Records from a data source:
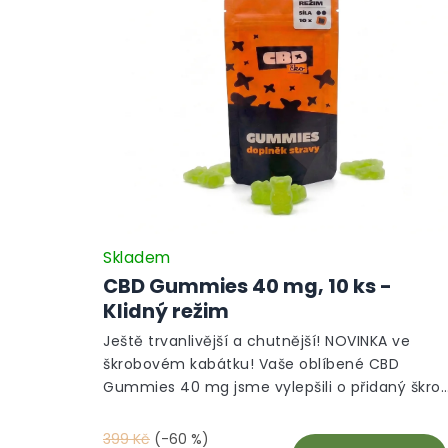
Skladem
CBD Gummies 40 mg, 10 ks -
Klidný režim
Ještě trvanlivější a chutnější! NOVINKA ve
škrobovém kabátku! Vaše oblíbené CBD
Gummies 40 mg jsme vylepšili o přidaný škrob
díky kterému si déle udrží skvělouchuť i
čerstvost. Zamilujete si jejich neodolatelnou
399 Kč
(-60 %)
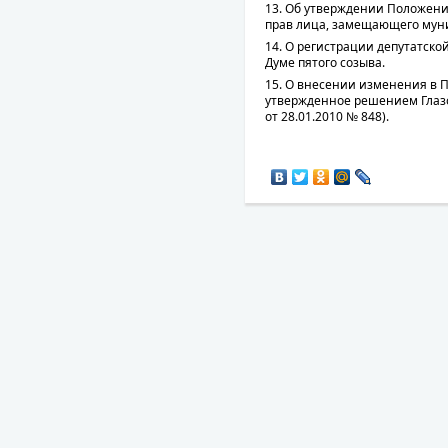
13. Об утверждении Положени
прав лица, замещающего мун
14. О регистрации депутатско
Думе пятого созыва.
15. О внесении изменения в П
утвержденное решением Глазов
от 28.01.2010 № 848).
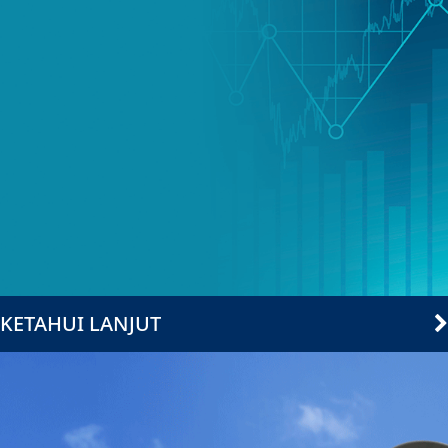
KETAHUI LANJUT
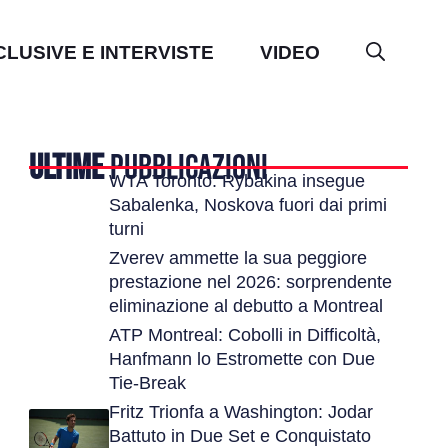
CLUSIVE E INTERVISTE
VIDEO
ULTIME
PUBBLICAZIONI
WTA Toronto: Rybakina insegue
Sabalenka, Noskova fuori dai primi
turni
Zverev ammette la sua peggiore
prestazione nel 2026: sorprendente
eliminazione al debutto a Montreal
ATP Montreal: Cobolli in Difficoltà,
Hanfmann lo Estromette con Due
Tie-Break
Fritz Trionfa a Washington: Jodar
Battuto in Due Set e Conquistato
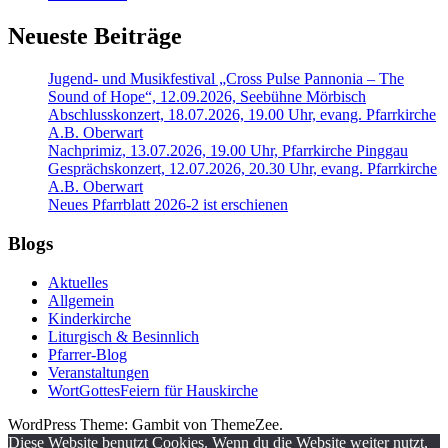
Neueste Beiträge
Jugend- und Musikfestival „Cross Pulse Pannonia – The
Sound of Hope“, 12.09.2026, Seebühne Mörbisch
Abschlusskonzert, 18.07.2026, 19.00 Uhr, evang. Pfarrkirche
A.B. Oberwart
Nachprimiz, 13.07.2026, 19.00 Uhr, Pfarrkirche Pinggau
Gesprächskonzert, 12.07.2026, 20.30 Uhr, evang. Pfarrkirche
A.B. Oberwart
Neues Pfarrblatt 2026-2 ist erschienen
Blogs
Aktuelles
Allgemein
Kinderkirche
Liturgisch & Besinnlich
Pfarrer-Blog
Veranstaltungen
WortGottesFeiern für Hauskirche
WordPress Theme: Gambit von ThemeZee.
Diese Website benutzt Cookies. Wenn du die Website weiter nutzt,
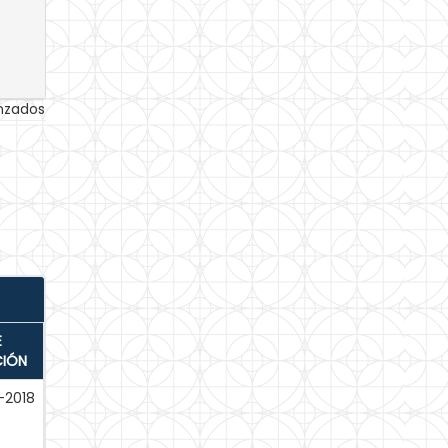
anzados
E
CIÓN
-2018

==

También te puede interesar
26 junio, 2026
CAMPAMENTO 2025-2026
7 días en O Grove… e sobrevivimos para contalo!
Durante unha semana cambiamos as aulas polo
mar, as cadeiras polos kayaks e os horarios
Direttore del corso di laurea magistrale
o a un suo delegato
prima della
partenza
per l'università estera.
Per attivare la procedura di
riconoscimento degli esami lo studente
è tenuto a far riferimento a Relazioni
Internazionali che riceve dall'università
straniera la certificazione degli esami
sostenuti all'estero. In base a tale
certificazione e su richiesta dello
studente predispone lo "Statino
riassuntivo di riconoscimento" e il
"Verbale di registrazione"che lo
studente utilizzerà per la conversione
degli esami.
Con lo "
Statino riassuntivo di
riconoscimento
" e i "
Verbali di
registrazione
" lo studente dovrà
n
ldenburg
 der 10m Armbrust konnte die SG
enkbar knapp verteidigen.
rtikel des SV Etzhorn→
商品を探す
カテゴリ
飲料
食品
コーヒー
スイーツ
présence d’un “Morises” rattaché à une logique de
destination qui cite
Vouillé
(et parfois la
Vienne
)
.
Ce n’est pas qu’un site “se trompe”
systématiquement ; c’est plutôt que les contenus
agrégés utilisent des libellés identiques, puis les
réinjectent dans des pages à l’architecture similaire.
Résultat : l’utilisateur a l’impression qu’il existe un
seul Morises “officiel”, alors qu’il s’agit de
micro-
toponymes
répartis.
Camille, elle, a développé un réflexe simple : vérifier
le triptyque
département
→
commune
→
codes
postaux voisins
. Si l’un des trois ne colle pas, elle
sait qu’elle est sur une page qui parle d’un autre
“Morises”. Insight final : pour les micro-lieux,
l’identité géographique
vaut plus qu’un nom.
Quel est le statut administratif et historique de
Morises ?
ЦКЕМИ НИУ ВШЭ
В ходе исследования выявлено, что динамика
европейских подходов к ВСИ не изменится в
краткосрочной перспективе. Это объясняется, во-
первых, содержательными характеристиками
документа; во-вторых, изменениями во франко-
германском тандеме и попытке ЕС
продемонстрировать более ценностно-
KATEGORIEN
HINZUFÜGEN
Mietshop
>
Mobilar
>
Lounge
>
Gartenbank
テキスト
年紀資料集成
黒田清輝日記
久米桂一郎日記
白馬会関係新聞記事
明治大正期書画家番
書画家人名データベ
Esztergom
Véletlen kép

What the task requires: Working from the entries above, find every line in which the word "degli" occurs and copy it.

Output:
riconoscimento degli esami lo studente
straniera la certificazione degli esami
degli esami.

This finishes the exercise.